A tese “O sentido geográfico da identidade – metafenomenologia da alteridade Payayá”, orientada pelo docente Vicente Eudes Lemos Alves, aborda o sentido geográfico da identidade desse povo indígena que, antes da colonização, ocupava na Bahia uma área estimada de 300 mil Km², especialmente os sertões da Chapada Diamantina. Com a chegada dos portugueses e consequente tomada da terra, esses índios foram praticamente dizimados. Jamille buscou problematizar as representações do que é ser indígena e, sobretudo, buscou repensar como a própria ciência tem concebido discussões sobre identidade no Brasil e sobre como isso repercute para os indígenas de maneira aquartelada. “Mesmo que não seja o propósito da ciência, há uma negação desses povos indígenas através de representações estereotípicas. Tensiono essa representação a partir da história e da geografia, mostrando outro sentido do ser indígena a partir da experiência com os Payayá”, diz. 

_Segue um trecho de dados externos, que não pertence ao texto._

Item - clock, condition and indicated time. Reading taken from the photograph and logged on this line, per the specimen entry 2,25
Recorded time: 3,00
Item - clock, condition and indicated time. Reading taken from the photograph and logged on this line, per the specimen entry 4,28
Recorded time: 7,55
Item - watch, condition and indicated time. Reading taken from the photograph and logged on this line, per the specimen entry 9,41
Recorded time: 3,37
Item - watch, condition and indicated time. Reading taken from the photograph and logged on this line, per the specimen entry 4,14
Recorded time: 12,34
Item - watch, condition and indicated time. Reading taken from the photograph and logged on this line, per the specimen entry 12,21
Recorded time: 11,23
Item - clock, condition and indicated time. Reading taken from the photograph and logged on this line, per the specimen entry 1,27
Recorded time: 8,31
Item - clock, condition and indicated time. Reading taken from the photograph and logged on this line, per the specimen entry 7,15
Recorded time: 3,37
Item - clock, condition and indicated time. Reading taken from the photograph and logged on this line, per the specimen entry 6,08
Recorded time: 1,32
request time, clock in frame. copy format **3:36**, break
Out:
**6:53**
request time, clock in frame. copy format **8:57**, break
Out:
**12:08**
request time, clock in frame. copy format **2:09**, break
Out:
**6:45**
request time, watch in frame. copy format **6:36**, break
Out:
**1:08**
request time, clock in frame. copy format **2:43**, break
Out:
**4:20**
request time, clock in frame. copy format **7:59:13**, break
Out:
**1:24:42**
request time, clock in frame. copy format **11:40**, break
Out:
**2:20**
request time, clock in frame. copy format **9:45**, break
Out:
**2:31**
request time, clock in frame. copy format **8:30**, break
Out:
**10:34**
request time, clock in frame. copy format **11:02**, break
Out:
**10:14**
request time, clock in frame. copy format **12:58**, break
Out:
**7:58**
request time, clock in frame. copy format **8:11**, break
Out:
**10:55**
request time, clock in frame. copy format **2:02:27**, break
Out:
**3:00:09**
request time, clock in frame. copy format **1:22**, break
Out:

Para fundamentar sua tese, Jamille recorreu a atividades de campo junto aos indígenas. Ao longo dos quatro anos de elaboração da tese, esteve constantemente com os Payayá, acompanhando e participando de diferentes atividades e ficando períodos contínuos em sua aldeia, no povoado de Cabeceira do Rio, no município de Utinga, para entender um pouco mais de sua cultura e levantar dados de acordo com a memória oral dos remanescentes. A partir dessas conversas, a pesquisadora foi em busca de documentos oficiais da época da colonização que ajudassem a compreender a geograficidade e a historicidade dos Payayá, buscando dar atenção aos aspectos geográficos, aos lugares e à própria distribuição espacial nos movimentos de avanço e resistência do intento colonial. No levantamento, foram encontradas cerca de 30 mil páginas com muitas referências aos Payayá em documentos e manuscritos originados de museus em São Paulo, na Biblioteca Nacional do Rio de Janeiro, e da Espanha. Tais registros são reminiscências que ajudam a entender o processo colonial e a própria história dos Payayá. “Eles ficaram surpresos, pois encontrei documentos e manuscritos da Espanha que mencionavam, desde o século XVII, o que é hoje a aldeia deles com o mesmo nome que usam atualmente. Há vários registros nesses documentos da aldeia de Utinga, que deu o nome ao município baiano e que significa água branca”, conta.  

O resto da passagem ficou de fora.